De Laurentiis cade sulla sua materia preferita: il business dello sport in tv si basa sull’intervallo

«Basta l’intervallo tra i due tempi, una partita deve essere continuata, dritta per dritta. Sai quanti giocatori paghiamo noi? 27! C’è tutto il tempo per giocare partite senza intervallo, giocandole dritte per dritte».

“E nel frattempo chi paga?” avremmo chiesto ad Aurelio De Laurentiis se fossimo stati in grado interrompere la grandinata di risposte che elargiva a Fabio Fazio con una naturalezza da consumato guascone. La trovata dell’abolizione dell’intervallo, però, ha lasciato un segno: ma come… tutto il business dello sport mondiale si affanna a sminuzzare ogni evento a la julienne nel tentativo di monetizzare le pause al mercato della tv, e lui – proprio lui! – propone di andare “dritti per dritti?”.
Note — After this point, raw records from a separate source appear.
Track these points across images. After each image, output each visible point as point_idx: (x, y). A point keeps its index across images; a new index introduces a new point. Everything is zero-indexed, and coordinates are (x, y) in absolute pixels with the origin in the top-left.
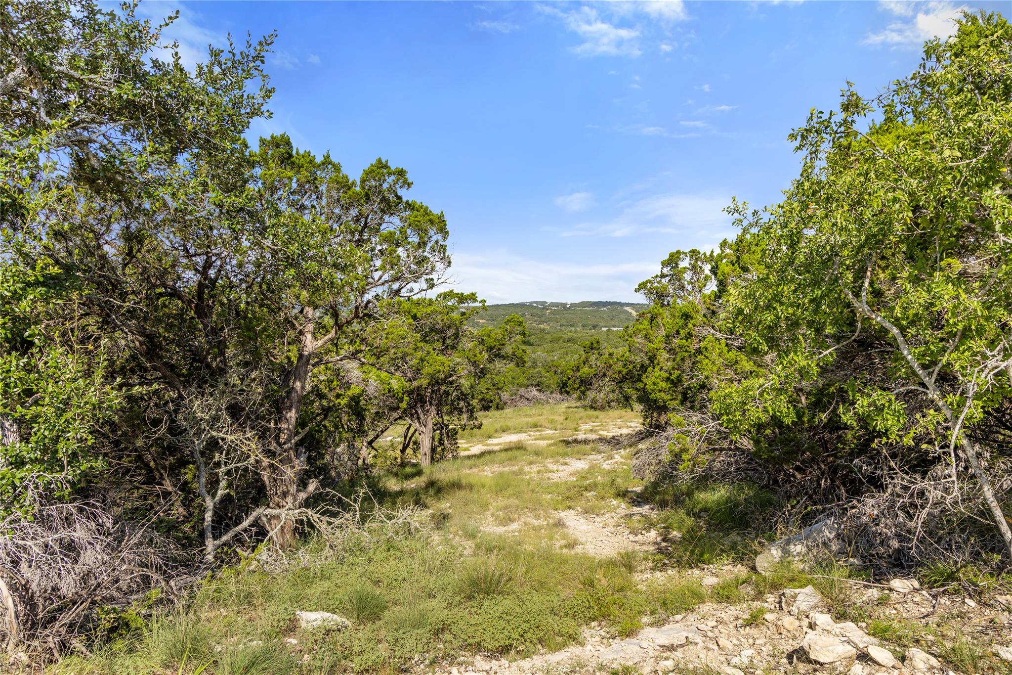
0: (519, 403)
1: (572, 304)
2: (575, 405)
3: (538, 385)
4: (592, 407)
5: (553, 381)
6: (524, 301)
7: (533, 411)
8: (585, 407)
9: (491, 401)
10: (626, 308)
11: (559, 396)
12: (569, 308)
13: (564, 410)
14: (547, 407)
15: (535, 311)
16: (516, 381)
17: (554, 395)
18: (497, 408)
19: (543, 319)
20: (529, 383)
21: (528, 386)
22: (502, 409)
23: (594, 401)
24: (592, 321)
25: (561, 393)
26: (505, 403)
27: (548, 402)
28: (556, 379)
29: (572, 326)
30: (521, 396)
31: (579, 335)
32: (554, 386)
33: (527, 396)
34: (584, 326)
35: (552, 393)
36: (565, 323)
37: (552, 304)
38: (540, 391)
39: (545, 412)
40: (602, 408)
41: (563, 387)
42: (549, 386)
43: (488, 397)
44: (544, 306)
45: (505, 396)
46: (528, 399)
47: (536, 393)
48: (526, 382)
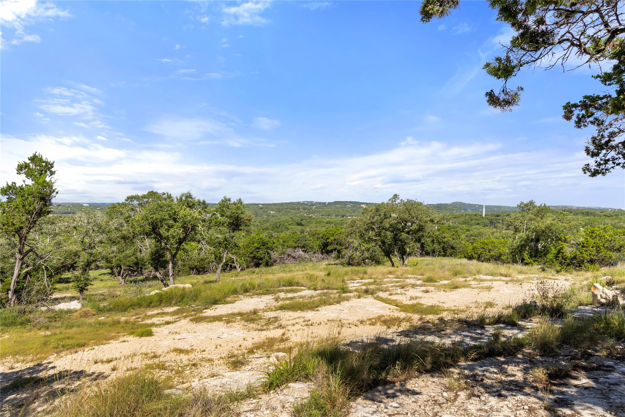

Chi segue l’Nba (sacrificando nottate di sonno e lucidità successiva) sa molto bene quanto time out e pause varie prolunghino lo spettacolo per ore, producendo eventi farciti di spot pagati a peso d’oro. Solo con l’ultimo quarto di Gara 6 tra Boston e Miami, l’altra notte, l’Nba avrà fatturato quanto un’intera stagione di agghiaccianti Sassuolo-Cremonese altrimenti detti pomposamente “monday night”.

De Laurentiis tradisce un’idea dell’intervallo ferma a quello della Rai degli anni 70, con la musichetta ansiolitica e le distese di pecorelle al pascolo in bianco e nero.

Eppure sono decenni che negli Stati Uniti la fruizione delle pause a scopo commerciale genera economie parallele da svariati zeri. L’esempio di scuola è il Super Bowl, la finale del campionato Nfl di football americano. Una fabbrica di soldi. Fra le trenta trasmissioni più viste nella storia della televisione americana, 28 sono edizioni del Super Bowl. E gli inserzionisti ovviamente ucciderebbero interi cda per accaparrarsi frattaglie degli spazi pubblicitari.

Trenta secondi standard sono venduti in media tra i 6 e i 7 milioni di dollari l’uno. La Fox (cui per rotazione era toccata la partita di quest’anno) aveva già venduto tutti gli slot commerciali a settembre del 2022. L’anno prima la Nbc registrò entrate pubblicitarie per circa 636 milioni di dollari, 578 dei quali soltanto dagli spot trasmessi nel corso della partita. Il taglio più pregiato della fiera si chiama Halftime Show. Lo spettacolo dell’intervallo, appunto.

Di esempi se ne potrebbero fare a decine, ma per restare a quelli macroscopici basta tornare all’Nba. La sola stagione regolare 2021-22 attirò più di 500 milioni di dollari di spesa pubblicitaria in inserti tv, con 112 brand che speserò oltre 1 milione di dollari l’uno.

Il calcio nostrano, nel frattempo, manda la pubblicità ad ogni cambio, cooling break, o spicciolo di sospensione del gioco. Perché ogni volta che la palla si ferma, e scattano gli spot, sono soldi. È economia for dummies. De Laurentiis vuole le partite dritte per dritte… e poi dicono che pensa solo ai soldi.